By ARUNDHATI PARMAR – MedCity News, March 17, 2017
Johnson & Johnson and Verily Life Sciences (formerly Google Life Sciences) have a joint venture to create the next generation of robotic surgery souped up with digital technologies in the future. (Watch out Intuitive Surgical.)
But when it comes to hip and knee replacement today, J&J Depuy Synthes is a robotic have-not.
Competitors have robots or are close to having something robotic in joint replacement.
On Tuesday, Stryker launched its total knee application on the expensive Mako robotduring the annual meeting of the American Academy of Orthopaedic Surgeons in San Diego. That same day at AAOS, Smith & Nephew previewed its hand-held robot-assisted device for total knee replacements in advance of a market release in the second quarter. And Zimmer-Biomet was also proudly displaying its robot on the exhibit floor — the Rosa robot acquired with the purchase of French firm Medtech SA – although the robot won’t be doing total knee replacements until 2018.

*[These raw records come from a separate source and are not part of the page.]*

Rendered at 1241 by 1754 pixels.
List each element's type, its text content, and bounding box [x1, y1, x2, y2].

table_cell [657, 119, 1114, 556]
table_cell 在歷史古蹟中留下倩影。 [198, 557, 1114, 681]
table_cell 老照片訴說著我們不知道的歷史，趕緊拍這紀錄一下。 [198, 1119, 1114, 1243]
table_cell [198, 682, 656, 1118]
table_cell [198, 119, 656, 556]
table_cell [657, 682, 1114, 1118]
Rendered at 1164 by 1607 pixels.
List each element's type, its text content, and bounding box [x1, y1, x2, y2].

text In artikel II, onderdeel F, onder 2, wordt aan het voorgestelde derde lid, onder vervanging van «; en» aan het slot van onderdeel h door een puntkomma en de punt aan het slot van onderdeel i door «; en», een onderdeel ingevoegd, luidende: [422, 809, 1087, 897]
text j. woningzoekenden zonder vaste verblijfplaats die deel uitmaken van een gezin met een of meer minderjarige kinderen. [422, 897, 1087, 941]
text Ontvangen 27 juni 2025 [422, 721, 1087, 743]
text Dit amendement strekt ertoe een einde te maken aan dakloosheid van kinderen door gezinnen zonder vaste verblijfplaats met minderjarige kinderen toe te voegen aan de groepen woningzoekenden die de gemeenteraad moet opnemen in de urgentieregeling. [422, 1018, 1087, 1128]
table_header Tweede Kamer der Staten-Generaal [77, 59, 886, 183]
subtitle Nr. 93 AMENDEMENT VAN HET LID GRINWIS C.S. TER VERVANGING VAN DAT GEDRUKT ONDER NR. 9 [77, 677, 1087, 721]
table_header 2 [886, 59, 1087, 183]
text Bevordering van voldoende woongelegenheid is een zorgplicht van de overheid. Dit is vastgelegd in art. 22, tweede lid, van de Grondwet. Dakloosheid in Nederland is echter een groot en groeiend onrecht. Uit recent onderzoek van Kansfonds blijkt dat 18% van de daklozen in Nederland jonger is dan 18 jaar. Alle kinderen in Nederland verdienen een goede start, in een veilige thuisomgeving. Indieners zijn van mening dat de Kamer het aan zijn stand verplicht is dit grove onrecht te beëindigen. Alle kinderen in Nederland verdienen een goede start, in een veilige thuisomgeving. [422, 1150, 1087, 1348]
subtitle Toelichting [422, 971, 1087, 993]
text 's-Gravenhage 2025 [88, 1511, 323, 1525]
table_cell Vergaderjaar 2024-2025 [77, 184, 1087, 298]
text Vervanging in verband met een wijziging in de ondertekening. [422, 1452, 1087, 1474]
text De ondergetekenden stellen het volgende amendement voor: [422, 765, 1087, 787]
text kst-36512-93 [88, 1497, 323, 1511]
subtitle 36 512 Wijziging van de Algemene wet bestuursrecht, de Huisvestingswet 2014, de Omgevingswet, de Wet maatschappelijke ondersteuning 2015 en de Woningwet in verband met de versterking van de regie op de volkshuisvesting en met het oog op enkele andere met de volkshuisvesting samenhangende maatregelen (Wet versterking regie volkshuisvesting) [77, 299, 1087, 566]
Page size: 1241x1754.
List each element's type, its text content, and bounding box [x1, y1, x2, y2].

There is a general notion that robotics will gain ground in orthopedic surgery though the predictions around adoption pace vary greatly.
One analyst — Brandon Henry from RBC Capital Markets — believes Stryker will be the clear winner with the launch of its total knee on its Mako robotic system and will take market share away from Johnson & Johnson DePuy Synthes and Zimmer-Biomet in the next few years. Another — Richard Newitter from Leerink Partners — believes robotics adoption will be much more gradual and only in complex cases but still having one in the short term is better than not having one.
So in the meantime without a robot, how can J&J DePuy Synthes woo hospitals and knee surgeons, some of whom are part of Medicare’s mandatory 90-day bundled payment program called the Comprehensive Care for Joint Replacement.
Company executives are relying on the wide breadth of J&J’s knee offerings, its services chops and a new company-sponsored whitepaper that touts the economic value of its Attune Knee.